Selo: Farklı yerlerden gelip burada buluşuyoruz. 94’te Ceza Üsküdar’dan, Önder Şahin Ümraniye’den, ben Küçükyalı’dan geliyordum. Odak noktamız Kadıköy, daha doğrusu Rexx Sineması’ydı. Orada Afife Jale heykeli vardı ve hepimiz onun önünde otururduk. Burası, Kadıköy, hip hop’ın doğuş yeri, Bakırköy’den de her yerden de buraya gelinirdi. Tüm rap’çiler, dansçılar… Eskiye göre şöyle bir fark da var: Eskiden biz rap’çiler, rocker’lar, punk’lar hep birlikte takılırdık. 95-96 gibi Hans diye bir mekan vardı, biz orada konserler yapardık. İki saat punk, iki saat metal, iki saat rap çalardı. Herkes kendi sırasını bekleyip kendi sırasında dans ederdi çünkü o kadar insanı ancak böyle bir araya getirebiliyorduk.Hepiniz Kadıköylü müsünüz?
Sence Kadıköy hala alternatif kültürlere eskisi kadar açık mı?
Selo: Kesinlikle, Kadıköy’ün ruhu müziktir, sanattır. Diğer tayfalara bir bak, Acun’un programına çıkıyorlar. Ün yapmak, televizyonda görünmek, kazanç sağlamak için kendini rezil eden bir sürü adam oldu. O Ses Türkiye’ye çıkan, kendini popçulara seçtiren bir sürü adam oldu. Bizim kültürümüz sokaktan gelir ve bu adamlar sıçtı. Bizim olayımıza baktığında, biz katılmayız, milyonlar da verseler.
Şarkı yarışmaları ve firmalarla anlaşmak ya da sokak kültürüne ihanet etmek üzerine çok şey söylüyorsun. Oysa yarışmalara çıkan rap’çiler de sokak kültürünü anaakıma sızdırdıklarını düşünüyor.

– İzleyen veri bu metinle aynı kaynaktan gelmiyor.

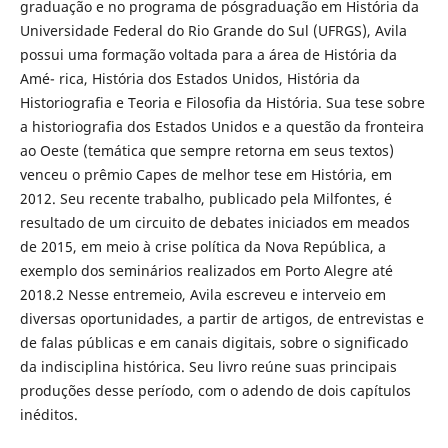
graduação e no programa de pósgraduação em História da
Universidade Federal do Rio Grande do Sul (UFRGS), Avila
possui uma formação voltada para a área de História da
Amé- rica, História dos Estados Unidos, História da
Historiografia e Teoria e Filosofia da História. Sua tese sobre
a historiografia dos Estados Unidos e a questão da fronteira
ao Oeste (temática que sempre retorna em seus textos)
venceu o prêmio Capes de melhor tese em História, em
2012. Seu recente trabalho, publicado pela Milfontes, é
resultado de um circuito de debates iniciados em meados
de 2015, em meio à crise política da Nova República, a
exemplo dos seminários realizados em Porto Alegre até
2018.2 Nesse entremeio, Avila escreveu e interveio em
diversas oportunidades, a partir de artigos, de entrevistas e
de falas públicas e em canais digitais, sobre o significado
da indisciplina histórica. Seu livro reúne suas principais
produções desse período, com o adendo de dois capítulos
inéditos.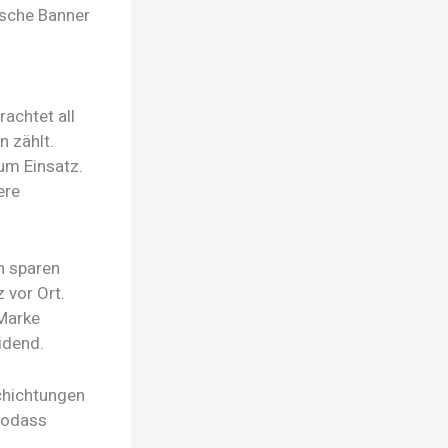
ische Banner
achtet all
 zählt.
um Einsatz.
ere
n sparen
 vor Ort.
 Marke
idend.
chichtungen
 sodass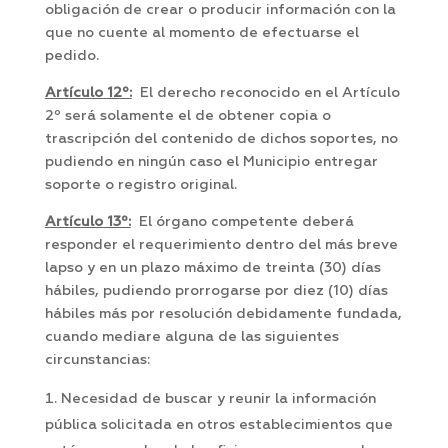
obligación de crear o producir información con la
que no cuente al momento de efectuarse el
pedido.
Artículo 12º:
El derecho reconocido en el Artículo
2º será solamente el de obtener copia o
trascripción del contenido de dichos soportes, no
pudiendo en ningún caso el Municipio entregar
soporte o registro original.
Artículo 13º:
El órgano competente deberá
responder el requerimiento dentro del más breve
lapso y en un plazo máximo de treinta (30) días
hábiles, pudiendo prorrogarse por diez (10) días
hábiles más por resolución debidamente fundada,
cuando mediare alguna de las siguientes
circunstancias:
Necesidad de buscar y reunir la información
pública solicitada en otros establecimientos que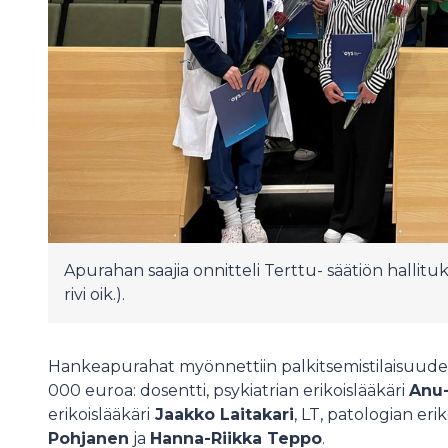
Apurahan saajia onnitteli Terttu-​ säätiön hallit
rivi oik.).
Hankeapurahat myönnettiin palkitsemistilaisuudessa
000 euroa: dosentti, psykiatrian erikoislääkäri
Anu-
erikoislääkäri
Jaakko Laitakari
, LT, patologian eri
Pohjanen
ja
Hanna-Riikka Teppo
.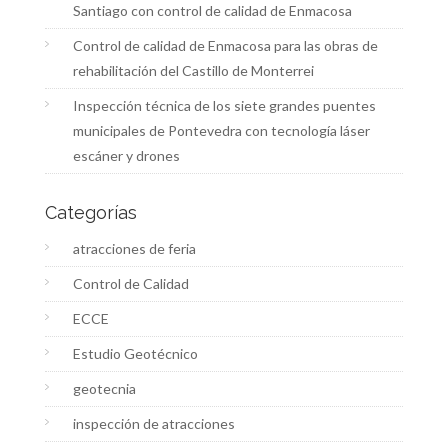
Santiago con control de calidad de Enmacosa
Control de calidad de Enmacosa para las obras de
rehabilitación del Castillo de Monterrei
Inspección técnica de los siete grandes puentes
municipales de Pontevedra con tecnología láser
escáner y drones
Categorías
atracciones de feria
Control de Calidad
ECCE
Estudio Geotécnico
geotecnia
inspección de atracciones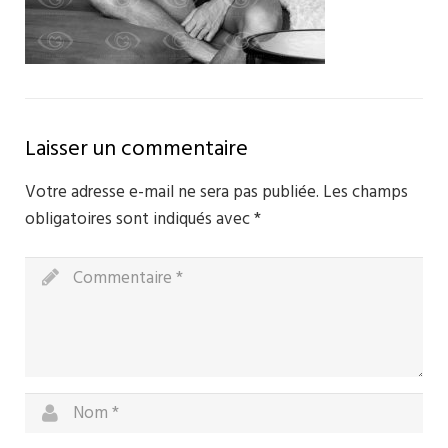
Laisser un commentaire
Votre adresse e-mail ne sera pas publiée.
Les champs
obligatoires sont indiqués avec
*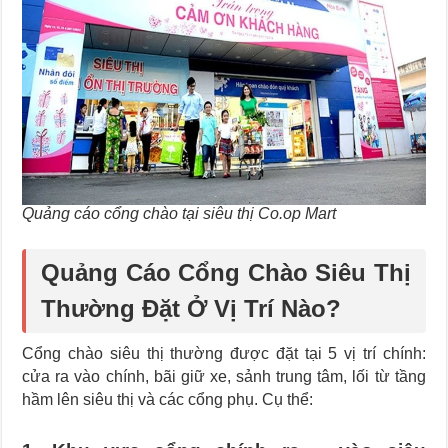
Quảng cáo cổng chào tại siêu thị Co.op Mart
Quảng Cáo Cổng Chào Siêu Thị
Thường Đặt Ở Vị Trí Nào?
Cổng chào siêu thị thường được đặt tại 5 vị trí chính:
cửa ra vào chính, bãi giữ xe, sảnh trung tâm, lối từ tầng
hầm lên siêu thị và các cổng phụ. Cụ thể: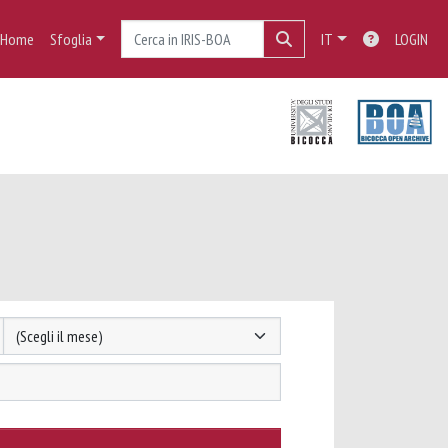
Home
Sfoglia
IT
LOGIN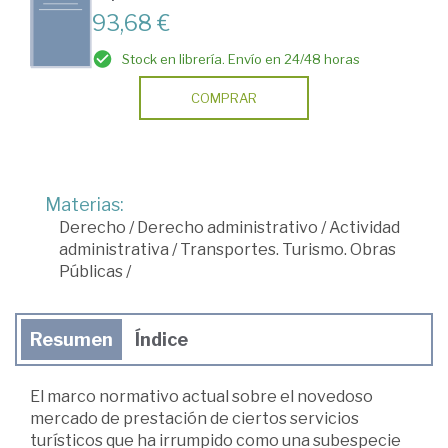
93,68 €
Stock en librería. Envío en 24/48 horas
COMPRAR
Materias:
Derecho
/
Derecho administrativo
/
Actividad
administrativa
/
Transportes. Turismo. Obras
Públicas
/
Resumen
Índice
El marco normativo actual sobre el novedoso
mercado de prestación de ciertos servicios
turísticos que ha irrumpido como una subespecie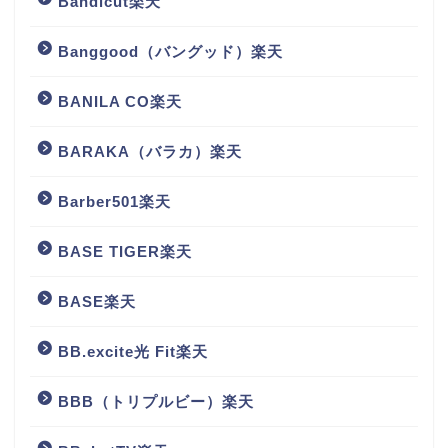
Bandicut楽天
Banggood（バングッド）楽天
BANILA CO楽天
BARAKA（バラカ）楽天
Barber501楽天
BASE TIGER楽天
BASE楽天
BB.excite光 Fit楽天
BBB（トリプルビー）楽天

Selo: E tamam sızıyorsun da gidip Hadise’den rap’çi olarak onay almak hiç hoş bir şey değil. O kadın rap’ten anlamıyor ki, nasıl seni seçebilir be abi! Senin müzik tarzınla alakalı olmayan insanlara kendini nasıl seçtirebiliyorsun, sen sokağın içinden gelme bir adamsın.
İnsan ister istemez Ceza’yı düşünüyor; rap kültürünün anaakımda en fazla görünmesine sebep olan oydu.
Selo: Bu adam Türkiye’de bu işi gerçekten yapan, en büyük emektarlarından biri. İkincisi de benim, hep harcayarak, birilerini bir araya getirmeye çalışarak yaptım her şeyi. Hala Kadıköy Acil dükkanının borçlarını ödüyorum. Ceza’nın bir kulvarı vardı, çok mücadele etti, karşılığını alamadı, plak şirketleri tarafından dolandırıldı. Bir bok kazanmadı eski albümlerinden. Tasvip etmediğimiz durumları olabilir ama gerçekten bir emek verdi. “Yapmasaydı iyiydi” dediğimiz birkaç şey olabilir ama bu adam bir elektrik ustası ve çok mücadele eden herkes bir şeyler kazanmak ister. Onun yaptığını çok görmüyorum ama daha yeni girip, bir albüm yapıp kendini göstermek isteyenler yalan. Biz de bir çok diziye iş yaptık, açıp televizyon izleyen insanlar değiliz. Ama insanlar biraz da bir şey kazansın istedik.
Daha önce Şafak Sezer’le, filmi için yaptığınız müzikler konusunda sorun yaşamışsınız.
Selo: Adam aynı gün sabah bütün sayfalarını kapadı, aradı özür diledi. Hip hop çetesinin ne kadar büyük olduğunu gördü (gülüyor). Bizi dövdürtmek de istedi ama gönderdiği her adam bizim tanıdığımız çıktı. Bu kadar insanız, beş sene emeğimizi yedi. Beş sene boyunca bir sürü şarkı yaptık, sadece evinde bir tane çikolatalı çilek yedik (gülüyor). Hiç para almadık.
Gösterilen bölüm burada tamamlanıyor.